元长渊放下玉杯,手指绕着杯壁转了一圈:“太傅觉得他这人如何?”
欧阳归的目光还在那篇文章上,点点头道:“是个人才,殿下身边需要谋士,我看他很合适。”
“是吗?”元长渊似乎还在考虑。
欧阳归放下手中的文章:“现在朝中以江淮民为主的新派,大力推行改革,要重洗整个朝廷,我曾劝过江参知不能把步子迈得太大,要循序渐进,可惜他不听,他太想要干成一番事,为此得罪了不少人,最后的下场不会太好,殿下不可与他牵扯过深,得自己培养人才,这个房青玄之前没有参与党争,可以把他培养成殿下的得力能臣。”
元长渊望着窗外,若有所思:“可我看他的心并不在官场上,他今日来见我,肯说出为我所用,也只是为了报恩。”

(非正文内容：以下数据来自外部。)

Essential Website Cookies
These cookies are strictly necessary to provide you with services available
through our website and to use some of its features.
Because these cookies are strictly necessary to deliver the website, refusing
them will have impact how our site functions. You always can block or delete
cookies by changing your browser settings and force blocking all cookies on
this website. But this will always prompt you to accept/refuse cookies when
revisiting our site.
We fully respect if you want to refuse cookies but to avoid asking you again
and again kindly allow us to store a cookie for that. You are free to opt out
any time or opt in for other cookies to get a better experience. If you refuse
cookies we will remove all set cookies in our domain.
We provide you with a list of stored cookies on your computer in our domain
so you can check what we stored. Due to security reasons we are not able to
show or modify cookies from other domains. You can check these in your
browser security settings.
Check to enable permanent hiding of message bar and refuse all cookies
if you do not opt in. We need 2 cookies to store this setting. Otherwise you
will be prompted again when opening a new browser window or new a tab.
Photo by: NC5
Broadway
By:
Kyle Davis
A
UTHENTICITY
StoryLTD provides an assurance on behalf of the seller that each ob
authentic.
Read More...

“那殿下之意,是不用他吗?”随着太子年岁渐长,欧阳归越来越看不懂他的心思了。
“他既然主动来投靠,当然是要用的,只是我想不到该把他用在什么地方……”元长渊认真思索着。
欧阳归正要开口,想说把人调任至三司。
谁知下一秒太子殿下语出惊人:“若是用来暖床的话,会不会太屈才了。”
欧阳归嘴角抽了抽:“……”一甲进士用来暖床,这何止屈才,简直丧心病狂!!!
元长渊装出思考许久的样子,说:“还是让他来我身边侍读吧。”
“殿下不可顽劣,他可是当年的一甲进士,应以礼相待,才能收拢人心。”欧阳归已经汗流浃背了,有时他觉得殿下城府深,有时又觉得太子浮于表面,当真是一点都看不透了。

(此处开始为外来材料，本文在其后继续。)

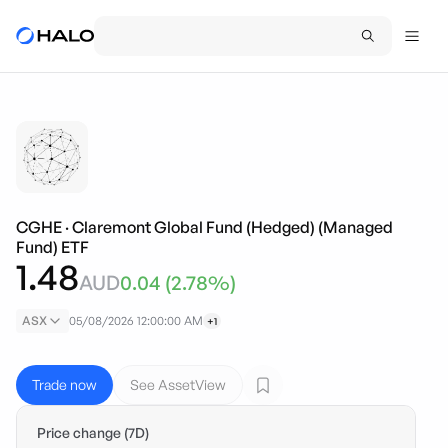
CGHE
·
Claremont Global Fund (Hedged) (Managed
Fund) ETF
1.48
AUD
0.04
(
2.78
%)
ASX
05/08/2026 12:00:00 AM
+1
Trade now
See AssetView
Price change (7D)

“让他来侍读又不是侍寝,太傅不必担忧,我自有分寸。”元长渊咧嘴一笑,邪气得很。
看着殿下这副样子,欧阳归想起了那些只知玩乐的世家子弟:“殿下您不要再与那些纨绔子弟走太近,尤其是谢家小公子谢道林,这人整日只知道安于享乐,是元京有名的纨绔,殿下您还和他待一起,不旦会学坏,还会毁了自己的名声。”
元长渊答非所问:“谢小公子讲义气,人品不错。”
欧阳归差点气出一口老血:“你欸!”
元长渊不再气他,正色道:“这么久了太傅还不清楚我的为人吗。”
欧阳归抚摸自己发白的山羊胡说:“殿下您自从那次之后,变了很多,我真有些看不明白了。”
“从鬼门关里走一遭,是个人都会变的。”元长渊不愿再提起那件事,起身行至窗边,望着院子里落满雪的竹枝。
翌日,房青玄回翰林院当差,却被告知他已被调去了太子身边做侍读。
房青玄当即又匆匆赶往国子监,路上雪深,不好行走,所以迟了些才到,说话时气都还没缓下来:“微臣拜见太子殿下。”
元长渊看到他鞋面还有衣摆都被雪打湿了,挥手示意小旺财把火盆往那边挪一点。
小旺财把火盆挪到房青玄脚边。
房青玄把头扭到一边,轻咳了几声后,再转过来,安静地侍立在太子身旁。
元长渊放下书籍说:“听闻子珩的书法也是一绝。”
房青玄谦虚:“不敢当。”
“何必自谦。”元长渊扶袖,用笔舔了墨:“过来,教我。”
房青玄只好走过去:“殿下是要临摹吗?”
元长渊用坐着的姿态,仰头看向房青玄,玩味道:“握着我的手教。”
房青玄有些失语:“这……”
本来是有些抗拒的,但转念想到自己考上进士那一年,太子都还是个乳臭未干的小屁孩,完全可以当他的学生,教学生的话,就不会那么抗拒了。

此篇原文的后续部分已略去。